Two of the balls carry them down the river to a castle, where they are welcomed by the king and his subjects, which include stereotypical renderings of a Black boy, a Chinese man, etc. in the crowd.. After a sumptuous tea, they enjoy a performance of the circus, fairground rides, a drive in a touring car through the countryside, and the front row seats at the opera. 

They bid the king farewell and travel back home in an airplane before transferring to the backs of stars.
The style of the illustrations in Potty és Pötty with its palette of flat bright colors and two-dimensional geometric figures bear comparison to Bortnyik’s famous contemporaneous advertising graphics, the best known being for Modiano cigarettes. The major difference was that he was under no obligation to promote a commercial brand, which gave him leeway to experiment with a visual narrative in the style of Gebrauchtskunst, the early twentieth century design movement which redefined style and purpose of applied art.
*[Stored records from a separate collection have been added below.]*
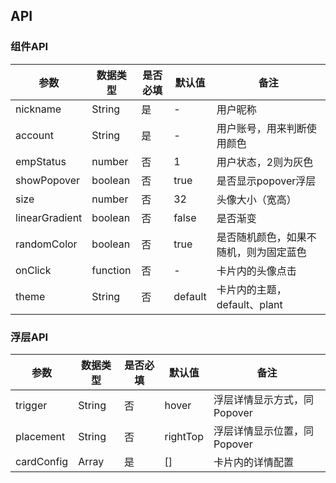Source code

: ## API

### 组件API
|参数		    |数据类型			  |是否必填			|默认值			|备注						 |
|  ---- 	   |  ----  			| ----  		|  ----  		| ----						|
| nickname	   | String 			| 是 			| - 			| 用户昵称 					  |
| account 	   | String 			| 是 			| -				| 用户账号，用来判断使用颜色 	 |
| empStatus    | number 		    | 否 			| 1 		    | 用户状态，2则为灰色 	        |
| showPopover  | boolean 		    | 否			| true			| 是否显示popover浮层 	       |
| size   	   | number 			| 否 			| 32 			| 头像大小（宽高） 	    	   |
| linearGradient   | boolean 		| 否 			| false 		| 是否渐变 	            	  |
| randomColor  | boolean 		    | 否 			| true			| 是否随机颜色，如果不随机，则为固定蓝色	|
| onClick 	   | function 		    | 否 			| -				| 卡片内的头像点击			 	|
| theme 	   | String 		    | 否 			| default		| 卡片内的主题，default、plant	|


### 浮层API
|参数		  |数据类型			  |是否必填			|默认值			|备注						 |
|  ---- 	 |  ----  			| ----  		|  ----  		| ----						|
| trigger	 | String 			| 否 			| hover 		| 浮层详情显示方式，同Popover   |
| placement 	| String 	    | 否 			| rightTop   	| 浮层详情显示位置，同Popover 	 |
| cardConfig  | Array 			| 是 			| []			| 卡片内的详情配置 				|
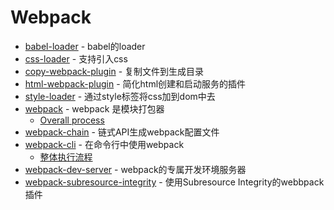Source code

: # Webpack

- [babel-loader](https://www.npmjs.com/package/babel-loader) - babel的loader
- [css-loader](https://www.npmjs.com/package/css-loader) - 支持引入css
- [copy-webpack-plugin](https://www.npmjs.com/package/copy-webpack-plugin) - 复制文件到生成目录
- [html-webpack-plugin](https://www.npmjs.com/package/html-webpack-plugin) - 简化html创建和启动服务的插件
- [style-loader](https://www.npmjs.com/package/style-loader) - 通过style标签将css加到dom中去
- [webpack](https://www.npmjs.com/package/webpack) - webpack 是模块打包器
    - [Overall process](https://github.com/DDFE/DDFE-blog/issues/36)
- [webpack-chain](https://github.com/neutrinojs/webpack-chain) - 链式API生成webpack配置文件
- [webpack-cli](https://www.npmjs.com/package/webpack-cli) - 在命令行中使用webpack
    - [整体执行流程](https://github.com/DDFE/DDFE-blog/issues/12)
- [webpack-dev-server](https://www.npmjs.com/package/webpack-dev-server) - webpack的专属开发环境服务器
- [webpack-subresource-integrity](https://github.com/waysact/webpack-subresource-integrity) - 使用Subresource Integrity的webbpack插件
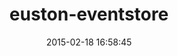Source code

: ---
layout: post
title:  "euston-eventstore"
repo:   "leemhenson/euston-eventstore"
date:   2015-02-18 16:58:45
gemurl: http://github.com/leemhenson/euston-eventstore
---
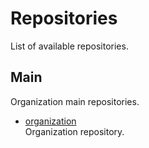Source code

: # Repositories

List of available repositories.

## Main

Organization main repositories.

- [organization](https://github.com/sparrow-soul-development/organization)   
  Organization repository.


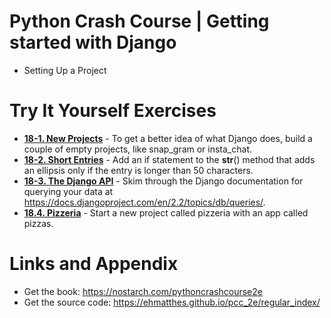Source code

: # Python Crash Course | Getting started with Django

* Setting Up a Project

Try It Yourself Exercises
========================================================

* **[18-1. New Projects](https://github.com/nihathalici/Python-Crash-Course-The-Book/blob/main/Projects/Django-Project/2nd-Loop/00-Getting-started-with-Django/Try-it-yourself/18-1-New-Projects.md)** - To get a better idea of what Django does, build a couple of empty projects, like snap_gram or insta_chat.
* **[18-2. Short Entries](https://github.com/nihathalici/Python-Crash-Course-The-Book/blob/main/Projects/Django-Project/2nd-Loop/00-Getting-started-with-Django/Try-it-yourself/18-2-Short-Entries.md)** - Add an if statement to the __str__() method that adds an ellipsis only if the entry is longer than 50 characters.
* **[18-3. The Django API](https://docs.djangoproject.com/en/2.2/topics/db/queries/)** - Skim through the Django documentation for querying your data at https://docs.djangoproject.com/en/2.2/topics/db/queries/.
* **[18.4. Pizzeria](https://github.com/nihathalici/Python-Crash-Course-The-Book/blob/main/Projects/Django-Project/2nd-Loop/00-Getting-started-with-Django/Try-it-yourself/18-1-New-Projects.md)** - Start a new project called pizzeria with an app called pizzas.

Links and Appendix
========================================================

- Get the book: https://nostarch.com/pythoncrashcourse2e
- Get the source code: https://ehmatthes.github.io/pcc_2e/regular_index/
If he was trying to break down the distinction between commercial art and book illustration as a minor form of fine art, the story of two bourgeois children consuming a variety of elite pleasures while guests of royalty, was vendible if retrograde to a socialist who had spent time at the Bauhaus in Weimar. Probably Bortnyik was pragmatic enough to realize that adapting Bauhaus ideas to trade children’s book illustration was a dead end. Perhaps having proved to himself that a story could be told as a series of wordless posters, he had no desire to continue it, which might explain why he said nothing about book over his lifetime–unless he relented and included it in one of the many exhibition catalogues and retrospectives of his work in Hungary.
The book’s history is a curious and complicated one and all known editions are quite rare. To date, the only scholarly article in English is by Samuel Albert at Fashion Institute of Technology in the 2015 collection Children’s Literature and the Avant-Garde.
Cotsen owns an edition issued by Ifjuság in Budapest with Bortnyik’s name on the cover title label, title and last illustration. The color illustrations unaccompanied by text are mounted on leaves of thin card hinged with dark blue cloth in blue publisher’s cloth case; it seems unlikely that an artist’s copy (as the Cotsen copy has been described) would be in an edition binding. Laid in is a typescript of 22 rhymed stanzas credited to Ernö Szep. It has not been established if this is the Hungarian text published in a later edition.

Die Wunderfahrt. Leipzig: Alfred Hahns: Dietrich & Sell, [1929]. (Cotsen 1985)
An English-language text for Bortnyik’s illustrations called Tatters and Scraps: Two Paper Dolls in Toyland was brought out in 1933 by Chicago publisher Albert Whitman. It’s almost as rare as the Hungarian edition! During the 1930s the firm also issued translations of a few modernist German picture books by Tom Seidmann-Freud and Franz Ostini, which were quite different from the rest of the backlist. Bortnyik—but not the author of Tatters—receives credit on the title page. Although the children have been turned into paper dolls, the original illustrations are unchanged.If there is a moral to this peculiar publishing history, it might go like this: pictures need their thousand words, whether or not the artist judged them easy to grasp!